Written by Myrtle Simpson, mountain climber, polar explorer, RSGS Mungo Park Medallist


Iqaluit... Frobisher to me. I had last been here 35 years ago, en route to set off on our Scottish North Pole expedition! This time we are heading for West Greenland. The children I clung on to then were mine. This time round it's three grandchildren, and the father is my grown son.

The air is the same! A pink flush of willowherb beyond the runway. There is a difference, though: I spy a baby peeking out from an amiut hood made of white cotton, not scruffy fur as I remembered. The dust has not changed. It swirls up as our truck clatters through scrappy shacks and a mess of old cars and fridges. The beautiful new Government buildings stand apart, well above the squalor that still reigns around the street below.

We fly out at midnight, a magnificent view as we follow the spine of Baffin. Glaciers and high tops, then over the sea towards Greenland. Four hours, five hours drone on. Then Upernavik rises to meet us, a brown rocky mass, houses perched on the fringe. The top of the island was blow off to create an air strip! Our little plane judders to a halt. We are there! A tall rangy Dane, Bo, comes to meet us as we clamber stiffly out. The low tones of the Inuit language are about us. A quiet, happy people, and I am thrilled to be among them again. Greenlanders, not Inuit, as they proudly insist. Masses of children giggle around us. This settlement is thriving, the population bursting with life and vitality.

Three bagged canoes, camping gear for four adults and three kids, and three weeks' food fill up the back of Bo’s truck. We clatter down the zigzag to the hostel to unpack. The lone ‘helper’ is a girl from the Ukraine! The world is shrinking fast; no wonder that there is a feeling that there is nothing left to explore. But we know better! To the north lies hundreds of miles of unvisited islands, sea inlets and virgin camp sites. Untravelled land and an empty sea.

Bo has organised two local boats to take us 30 miles north. They eventually swoosh up. Made locally, with EU funds, they are mortgaged to the fishermen who live off the halibut that lurk well down in the cold waters about here. We load up off the rocks. Suddenly we are off. The boats surge out of the bay. An icy wind freezes to the marrow - the locals only travel at high speed! We huddle together for warmth. But the Greenlander at the helm relishes it as the waves wash over the little craft. We zoom up a rocky coast for three hours. Into an inlet, and a silent heaven. The boats surge off and we are alone. Tents pitched and the Primus on, we settle into my idea of the perfect family adventure.

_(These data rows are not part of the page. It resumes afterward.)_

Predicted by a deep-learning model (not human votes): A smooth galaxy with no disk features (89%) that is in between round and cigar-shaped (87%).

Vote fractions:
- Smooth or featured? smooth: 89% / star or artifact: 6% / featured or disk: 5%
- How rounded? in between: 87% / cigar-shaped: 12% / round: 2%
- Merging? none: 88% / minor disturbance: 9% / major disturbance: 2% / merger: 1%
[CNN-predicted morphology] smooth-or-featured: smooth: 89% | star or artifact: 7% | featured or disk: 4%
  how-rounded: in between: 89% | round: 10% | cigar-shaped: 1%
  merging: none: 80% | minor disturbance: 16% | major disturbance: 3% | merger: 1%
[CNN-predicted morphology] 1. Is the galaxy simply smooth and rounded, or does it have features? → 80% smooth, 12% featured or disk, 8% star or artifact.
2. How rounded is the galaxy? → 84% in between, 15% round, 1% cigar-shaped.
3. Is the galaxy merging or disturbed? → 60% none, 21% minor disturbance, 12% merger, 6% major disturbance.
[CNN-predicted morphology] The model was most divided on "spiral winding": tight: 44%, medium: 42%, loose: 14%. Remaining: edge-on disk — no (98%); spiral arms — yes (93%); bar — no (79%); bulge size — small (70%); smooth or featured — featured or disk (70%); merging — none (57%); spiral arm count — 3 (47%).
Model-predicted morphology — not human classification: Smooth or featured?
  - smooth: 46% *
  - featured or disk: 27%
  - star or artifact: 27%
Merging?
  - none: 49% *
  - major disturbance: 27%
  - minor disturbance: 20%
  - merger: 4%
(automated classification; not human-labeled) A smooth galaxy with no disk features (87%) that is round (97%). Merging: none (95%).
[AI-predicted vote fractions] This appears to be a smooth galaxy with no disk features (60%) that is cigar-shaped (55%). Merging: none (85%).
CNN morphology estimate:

We wake to the crump of an iceberg collapse. Flat calm. Sun up. Bergy bits captured by the boys to melt water for tea round a driftwood fire; a breeze to waft the mozzies away… Now to erect the canoes. Our Tyne weighs 65lbs, just able to go in a normal plane as ‘luggage’. Invented in the 1930s, the accepted best model was the Tyne Sports 2-Seater, as used to cross the Atlantic and by the Royal Marines to win the great Devizes to Westminster Race on numerous occasions, once by my brother. The seven bulkheads are held by a levered ladder arrangement. This slips into the skin, held taught by levers. We have replaced the original oiled material several times by lighter nylon PVC as used for lorry tarpaulins; very tough, easy to mend in the field. We have also lengthened it to 18ft and cut entrances to the bulkhead space for access and easy loading. It sits low in the water and so feels safe and stolid. Our son looked at it witheringly, but we were ready several hours before the two Feathercraft were recognisable. Their crews were still stowing while we were launched and off into the green Greenlandic waters.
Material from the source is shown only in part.